The catch was that he was already betrothed to the singer Martha Raye, and MGM wasn’t happy seeing their wholesome girl-next-door with a married man! They told Garland to wait a year for Rose’s divorce to finalize, and she did. But Garland’s eye wandered in the meantime.
Scandalous
Before the wedding could go ahead Garland began an affair with the songwriter Johnny Mercer. It was only a brief liaison, and one that Garland was quick to call off. All the same, the news was scandalous at the time; it caused quite a stir in the media.
While she went back to Rose in the end, her encounters with Mercer were far from over. They got back together later in life, and he even wrote a song based on his feelings for her called “I Remember You.”
The real Wicked Witch
At the time the tabloids called Rose and Garland’s relationship recovery “a true rarity,” and they almost went on to start a family.

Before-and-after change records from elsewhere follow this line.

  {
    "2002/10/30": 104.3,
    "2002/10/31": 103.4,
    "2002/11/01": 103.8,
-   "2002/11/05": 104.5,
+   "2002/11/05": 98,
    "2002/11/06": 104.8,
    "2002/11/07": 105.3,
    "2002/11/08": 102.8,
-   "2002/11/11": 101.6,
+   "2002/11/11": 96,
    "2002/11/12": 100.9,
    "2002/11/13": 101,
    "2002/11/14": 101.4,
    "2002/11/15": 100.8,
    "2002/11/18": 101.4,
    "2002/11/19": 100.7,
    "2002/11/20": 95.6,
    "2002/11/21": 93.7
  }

Perhaps they would have done, too, if it hadn’t been for her mother Ethel, whom Garland called “the real Wicked Witch of the West.”

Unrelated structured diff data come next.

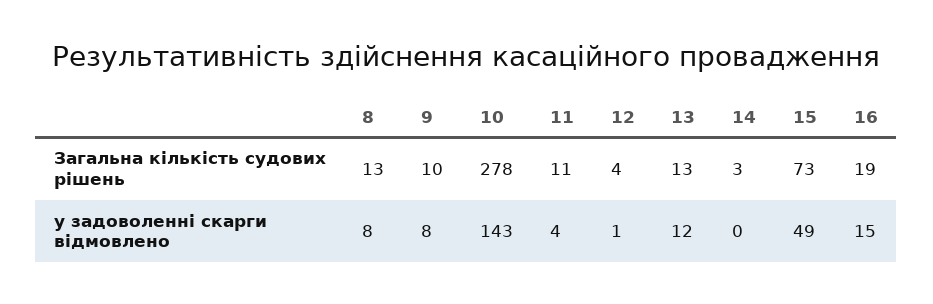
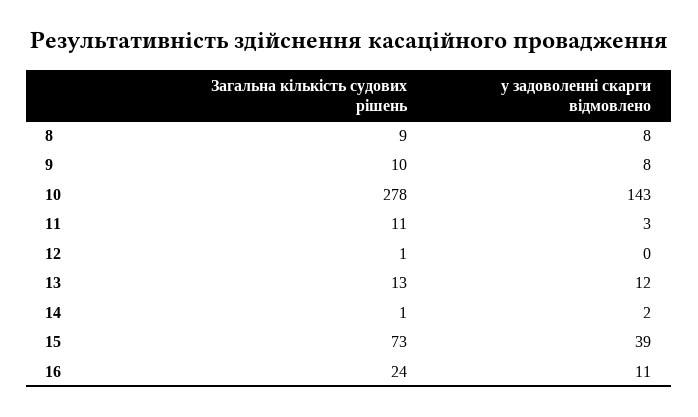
  {
    "8": {
-     "Загальна кількість судових рішень": 13,
+     "Загальна кількість судових рішень": 9,
      "у задоволенні скарги відмовлено": 8
    },
    "9": {
      "Загальна кількість судових рішень": 10,
      "у задоволенні скарги відмовлено": 8
    },
    "10": {
      "Загальна кількість судових рішень": 278,
      "у задоволенні скарги відмовлено": 143
    },
    "11": {
      "Загальна кількість судових рішень": 11,
-     "у задоволенні скарги відмовлено": 4
+     "у задоволенні скарги відмовлено": 3
    },
    "12": {
-     "Загальна кількість судових рішень": 4,
+     "Загальна кількість судових рішень": 1,
-     "у задоволенні скарги відмовлено": 1
+     "у задоволенні скарги відмовлено": 0
    },
    "13": {
      "Загальна кількість судових рішень": 13,
      "у задоволенні скарги відмовлено": 12
    },
    "14": {
-     "Загальна кількість судових рішень": 3,
+     "Загальна кількість судових рішень": 1,
-     "у задоволенні скарги відмовлено": 0
+     "у задоволенні скарги відмовлено": 2
    },
    "15": {
      "Загальна кількість судових рішень": 73,
-     "у задоволенні скарги відмовлено": 49
+     "у задоволенні скарги відмовлено": 39
    },
    "16": {
-     "Загальна кількість судових рішень": 19,
+     "Загальна кількість судових рішень": 24,
-     "у задоволенні скарги відмовлено": 15
+     "у задоволенні скарги відмовлено": 11
    }
  }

She and MGM were apparently still in control of Garland’s life, and together they practically forced her into having an abortion. Writer Jane Ellen Wayne wrote in her book The Golden Girls of MGM, “Married or not, the MGM girls maintained their virginal image.”
The Power
Even though Garland and Rose continued their marriage, they clearly weren’t happy, as was made evident by her affair with Tyrone Power. In 1943 — a year before her marriage broke down — Garland was mired in scandal again when she had an affair with Power.
This didn’t go unnoticed, especially not by Garland’s publicist and rumored lover, Betty Asher. She was keeping tabs on Garland and reporting back to MGM about everything she did, so obviously the studio found out about the relationship.
Refused consent
Garland felt the pressure on all sides and wanted to make things official with Power. To that end, she tried to convince him to divorce his wife so they could be together. Unfortunately for her, Mrs. Power refused to consent, so the relationship ended. During their time together, though, Garland fell pregnant again.

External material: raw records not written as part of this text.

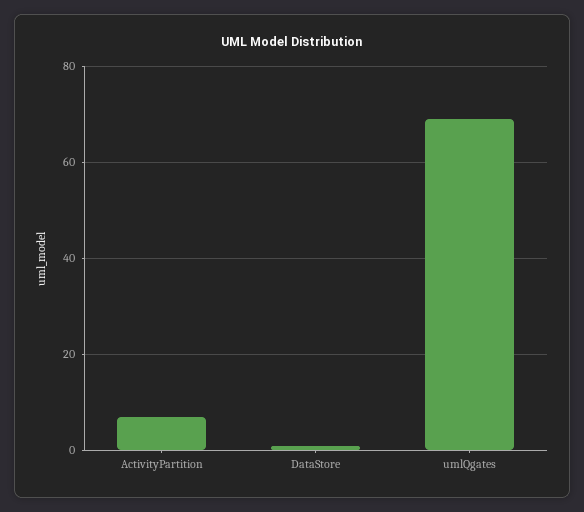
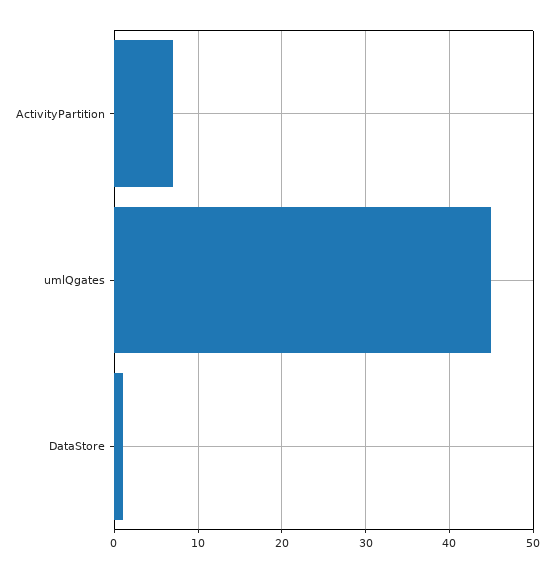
  {
    "ActivityPartition": 7,
    "DataStore": 1,
-   "umlQgates": 70
+   "umlQgates": 45
  }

But nothing had changed since her previous pregnancy, and she had another abortion. After a trial separation, Garland and Rose divorced and their marriage ended in 1944.
Liza
In 1945 Garland fell pregnant for a third time, and her new husband director Vincente Minnelli was the father. She got to keep it and they called the baby Liza. For once it looked like everything was going smoothly for the actress, yet behind the scenes, she was still under enormous pressure. In fact, she suffered a nervous breakdown on set.
Garland received private help, and was even well enough to return to work in time, but she returned to a psychiatric hospital later that year after an attempt on her own life.
Not-so-golden age
Throughout her life Garland struggled with mental health and addictions, no doubt caused by her low self-esteem and the traumatic life experiences she’d suffered in the so-called “Golden-Age” Hollywood. She passed away in 1969 and since then, her daughter Lorna Luft has spoken about her mother’s legacy.
She said that even though Garland had a tough life, she didn’t want to be remembered for the tragedy. "We all have tragedies in our lives,” Luft in 1999 told The Guardian, “but that does not make us tragic.”